Material for this exercise:
────────────────────────────────────────
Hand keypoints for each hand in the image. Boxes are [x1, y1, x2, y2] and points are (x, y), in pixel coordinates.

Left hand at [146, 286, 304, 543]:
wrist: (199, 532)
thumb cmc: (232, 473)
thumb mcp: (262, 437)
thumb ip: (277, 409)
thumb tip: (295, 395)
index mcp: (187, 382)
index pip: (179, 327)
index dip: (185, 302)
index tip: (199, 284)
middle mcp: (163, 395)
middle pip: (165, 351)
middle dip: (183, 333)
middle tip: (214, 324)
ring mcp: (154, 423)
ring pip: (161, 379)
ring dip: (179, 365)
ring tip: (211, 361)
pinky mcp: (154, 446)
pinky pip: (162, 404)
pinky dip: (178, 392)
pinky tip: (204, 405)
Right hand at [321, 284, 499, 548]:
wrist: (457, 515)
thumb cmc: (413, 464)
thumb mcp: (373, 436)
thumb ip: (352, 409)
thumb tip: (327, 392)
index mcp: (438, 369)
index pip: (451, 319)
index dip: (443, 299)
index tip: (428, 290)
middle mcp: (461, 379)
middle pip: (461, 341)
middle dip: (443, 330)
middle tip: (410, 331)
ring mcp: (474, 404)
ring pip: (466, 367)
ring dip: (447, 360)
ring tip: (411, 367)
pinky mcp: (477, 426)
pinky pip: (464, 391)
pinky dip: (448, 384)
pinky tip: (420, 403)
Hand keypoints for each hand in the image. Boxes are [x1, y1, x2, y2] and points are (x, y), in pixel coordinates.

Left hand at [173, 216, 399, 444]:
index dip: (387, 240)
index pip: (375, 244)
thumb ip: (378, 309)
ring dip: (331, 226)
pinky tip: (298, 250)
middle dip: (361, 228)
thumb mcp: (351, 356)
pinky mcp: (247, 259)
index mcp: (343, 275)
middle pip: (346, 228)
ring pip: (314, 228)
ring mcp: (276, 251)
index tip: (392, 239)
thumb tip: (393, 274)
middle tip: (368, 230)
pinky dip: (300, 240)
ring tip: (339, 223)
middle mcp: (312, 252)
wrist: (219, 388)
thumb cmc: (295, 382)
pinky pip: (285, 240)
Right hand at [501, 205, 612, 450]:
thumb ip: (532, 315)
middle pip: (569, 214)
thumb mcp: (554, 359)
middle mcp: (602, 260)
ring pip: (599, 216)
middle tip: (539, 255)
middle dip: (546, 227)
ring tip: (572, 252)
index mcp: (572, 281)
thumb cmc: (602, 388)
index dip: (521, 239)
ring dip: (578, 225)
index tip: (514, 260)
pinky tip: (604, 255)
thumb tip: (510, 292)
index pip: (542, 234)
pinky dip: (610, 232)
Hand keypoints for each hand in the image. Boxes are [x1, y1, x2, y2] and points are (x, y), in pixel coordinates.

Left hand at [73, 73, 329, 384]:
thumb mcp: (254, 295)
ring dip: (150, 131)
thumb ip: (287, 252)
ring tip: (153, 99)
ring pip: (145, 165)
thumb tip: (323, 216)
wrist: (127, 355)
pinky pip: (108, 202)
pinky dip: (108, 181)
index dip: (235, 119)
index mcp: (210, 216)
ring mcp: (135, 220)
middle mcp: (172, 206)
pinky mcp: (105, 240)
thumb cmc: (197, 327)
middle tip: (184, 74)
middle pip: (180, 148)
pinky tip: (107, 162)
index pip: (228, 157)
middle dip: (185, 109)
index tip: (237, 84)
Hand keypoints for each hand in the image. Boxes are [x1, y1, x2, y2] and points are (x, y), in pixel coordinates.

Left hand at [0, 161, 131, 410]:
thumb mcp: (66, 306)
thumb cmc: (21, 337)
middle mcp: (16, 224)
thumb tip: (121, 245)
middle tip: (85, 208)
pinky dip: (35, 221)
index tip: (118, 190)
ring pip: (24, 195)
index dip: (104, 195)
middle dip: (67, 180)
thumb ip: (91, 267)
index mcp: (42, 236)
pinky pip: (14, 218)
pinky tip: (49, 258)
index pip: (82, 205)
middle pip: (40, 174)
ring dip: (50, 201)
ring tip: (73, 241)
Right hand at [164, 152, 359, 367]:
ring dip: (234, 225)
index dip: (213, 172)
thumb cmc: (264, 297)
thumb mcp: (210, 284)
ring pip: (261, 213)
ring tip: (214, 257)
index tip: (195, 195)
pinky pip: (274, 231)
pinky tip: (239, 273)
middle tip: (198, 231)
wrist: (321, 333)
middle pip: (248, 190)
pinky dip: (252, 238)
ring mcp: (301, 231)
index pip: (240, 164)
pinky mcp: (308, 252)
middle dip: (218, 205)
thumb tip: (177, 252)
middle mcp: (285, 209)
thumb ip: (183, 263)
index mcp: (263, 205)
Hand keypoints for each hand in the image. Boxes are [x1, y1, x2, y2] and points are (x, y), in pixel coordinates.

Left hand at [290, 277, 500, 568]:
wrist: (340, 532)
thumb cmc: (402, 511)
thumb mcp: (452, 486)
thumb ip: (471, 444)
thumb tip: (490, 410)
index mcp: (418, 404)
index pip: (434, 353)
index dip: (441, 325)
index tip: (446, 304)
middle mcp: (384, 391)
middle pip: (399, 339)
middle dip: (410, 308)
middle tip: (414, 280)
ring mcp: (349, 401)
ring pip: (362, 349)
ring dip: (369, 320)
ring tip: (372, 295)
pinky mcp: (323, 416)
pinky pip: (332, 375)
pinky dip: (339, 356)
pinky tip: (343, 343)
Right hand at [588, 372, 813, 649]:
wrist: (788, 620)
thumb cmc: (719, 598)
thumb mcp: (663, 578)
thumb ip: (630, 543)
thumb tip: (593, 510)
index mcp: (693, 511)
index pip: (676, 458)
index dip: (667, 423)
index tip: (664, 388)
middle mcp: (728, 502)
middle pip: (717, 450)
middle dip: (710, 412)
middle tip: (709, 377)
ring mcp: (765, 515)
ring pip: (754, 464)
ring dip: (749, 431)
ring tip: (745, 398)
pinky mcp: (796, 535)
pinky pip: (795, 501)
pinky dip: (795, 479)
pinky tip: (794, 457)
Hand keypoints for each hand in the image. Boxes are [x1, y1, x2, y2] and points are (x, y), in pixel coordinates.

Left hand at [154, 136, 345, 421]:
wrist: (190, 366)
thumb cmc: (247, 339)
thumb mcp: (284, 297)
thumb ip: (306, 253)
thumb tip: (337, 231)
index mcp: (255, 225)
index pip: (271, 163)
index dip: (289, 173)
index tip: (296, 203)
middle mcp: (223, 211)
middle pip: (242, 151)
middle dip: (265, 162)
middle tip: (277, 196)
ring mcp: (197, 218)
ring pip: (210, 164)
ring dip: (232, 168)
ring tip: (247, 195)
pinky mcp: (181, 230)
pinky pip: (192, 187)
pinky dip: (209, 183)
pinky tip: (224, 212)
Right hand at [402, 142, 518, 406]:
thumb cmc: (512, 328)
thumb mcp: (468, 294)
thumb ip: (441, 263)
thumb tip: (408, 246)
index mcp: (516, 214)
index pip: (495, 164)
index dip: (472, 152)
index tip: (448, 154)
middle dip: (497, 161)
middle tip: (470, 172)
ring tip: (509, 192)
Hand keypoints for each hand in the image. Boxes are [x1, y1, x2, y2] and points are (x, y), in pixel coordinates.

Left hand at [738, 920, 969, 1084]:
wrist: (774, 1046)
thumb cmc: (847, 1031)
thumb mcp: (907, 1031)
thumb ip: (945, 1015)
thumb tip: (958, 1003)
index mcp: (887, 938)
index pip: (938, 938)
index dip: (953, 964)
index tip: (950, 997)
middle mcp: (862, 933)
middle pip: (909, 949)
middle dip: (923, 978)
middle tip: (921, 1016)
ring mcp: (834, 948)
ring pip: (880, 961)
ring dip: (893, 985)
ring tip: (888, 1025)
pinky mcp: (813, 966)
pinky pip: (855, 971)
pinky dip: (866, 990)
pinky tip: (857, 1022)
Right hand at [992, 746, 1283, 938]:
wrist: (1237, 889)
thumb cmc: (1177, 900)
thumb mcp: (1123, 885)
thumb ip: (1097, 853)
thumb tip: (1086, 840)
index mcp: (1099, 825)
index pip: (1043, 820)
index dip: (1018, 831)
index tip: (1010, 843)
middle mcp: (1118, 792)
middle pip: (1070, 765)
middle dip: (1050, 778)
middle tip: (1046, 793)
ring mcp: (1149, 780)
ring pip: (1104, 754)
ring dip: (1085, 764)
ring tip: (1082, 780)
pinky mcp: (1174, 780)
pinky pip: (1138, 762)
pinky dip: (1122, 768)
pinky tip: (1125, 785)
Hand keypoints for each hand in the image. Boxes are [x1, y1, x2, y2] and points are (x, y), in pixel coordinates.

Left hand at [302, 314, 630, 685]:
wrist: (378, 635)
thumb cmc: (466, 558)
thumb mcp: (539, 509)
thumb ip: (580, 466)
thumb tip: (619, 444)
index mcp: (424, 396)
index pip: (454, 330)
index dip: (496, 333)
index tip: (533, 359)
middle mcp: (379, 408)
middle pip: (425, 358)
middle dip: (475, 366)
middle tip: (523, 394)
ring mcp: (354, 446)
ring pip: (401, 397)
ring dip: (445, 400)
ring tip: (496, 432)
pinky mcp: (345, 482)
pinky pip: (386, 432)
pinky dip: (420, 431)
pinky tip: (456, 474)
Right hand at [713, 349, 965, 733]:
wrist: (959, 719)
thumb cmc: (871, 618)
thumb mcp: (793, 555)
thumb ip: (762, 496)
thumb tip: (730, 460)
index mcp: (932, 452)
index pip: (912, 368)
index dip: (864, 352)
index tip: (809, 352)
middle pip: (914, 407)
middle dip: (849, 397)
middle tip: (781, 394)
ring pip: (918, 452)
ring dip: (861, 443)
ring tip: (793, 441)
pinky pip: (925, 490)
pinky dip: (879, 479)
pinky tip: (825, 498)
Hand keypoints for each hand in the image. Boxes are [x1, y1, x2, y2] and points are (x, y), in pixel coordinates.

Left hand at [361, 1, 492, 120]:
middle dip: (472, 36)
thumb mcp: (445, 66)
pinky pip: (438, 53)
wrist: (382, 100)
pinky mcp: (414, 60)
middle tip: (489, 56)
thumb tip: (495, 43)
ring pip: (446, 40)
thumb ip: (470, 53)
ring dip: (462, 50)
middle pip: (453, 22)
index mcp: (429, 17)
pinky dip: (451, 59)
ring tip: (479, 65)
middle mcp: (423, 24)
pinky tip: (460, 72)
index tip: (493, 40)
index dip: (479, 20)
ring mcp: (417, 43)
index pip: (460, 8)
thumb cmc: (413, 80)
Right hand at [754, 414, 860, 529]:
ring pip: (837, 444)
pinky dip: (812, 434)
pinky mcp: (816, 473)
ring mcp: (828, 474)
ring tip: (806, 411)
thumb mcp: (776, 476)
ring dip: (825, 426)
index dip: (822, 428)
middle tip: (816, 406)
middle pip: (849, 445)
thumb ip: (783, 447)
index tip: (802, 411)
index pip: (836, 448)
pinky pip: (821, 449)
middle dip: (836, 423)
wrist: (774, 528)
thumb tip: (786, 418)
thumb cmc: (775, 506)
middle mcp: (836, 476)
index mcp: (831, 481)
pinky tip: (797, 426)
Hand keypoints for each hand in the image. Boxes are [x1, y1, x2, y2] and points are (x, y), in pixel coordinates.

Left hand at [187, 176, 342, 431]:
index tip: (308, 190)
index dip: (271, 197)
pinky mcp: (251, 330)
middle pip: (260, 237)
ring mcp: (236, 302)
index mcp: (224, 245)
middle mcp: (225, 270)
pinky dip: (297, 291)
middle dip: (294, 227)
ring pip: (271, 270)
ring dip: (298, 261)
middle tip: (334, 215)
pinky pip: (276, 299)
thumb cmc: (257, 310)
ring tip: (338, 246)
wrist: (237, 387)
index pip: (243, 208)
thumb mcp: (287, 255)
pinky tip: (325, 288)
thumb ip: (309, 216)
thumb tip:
────────────────────────────────────────
What you will do: In the entries above, find every line with the word "Right" and list it.

Response below:
Right hand at [321, 284, 499, 548]:
Right hand at [501, 205, 612, 450]:
Right hand at [164, 152, 359, 367]:
Right hand at [588, 372, 813, 649]:
Right hand at [402, 142, 518, 406]:
Right hand at [992, 746, 1283, 938]:
Right hand at [713, 349, 965, 733]:
Right hand at [754, 414, 860, 529]:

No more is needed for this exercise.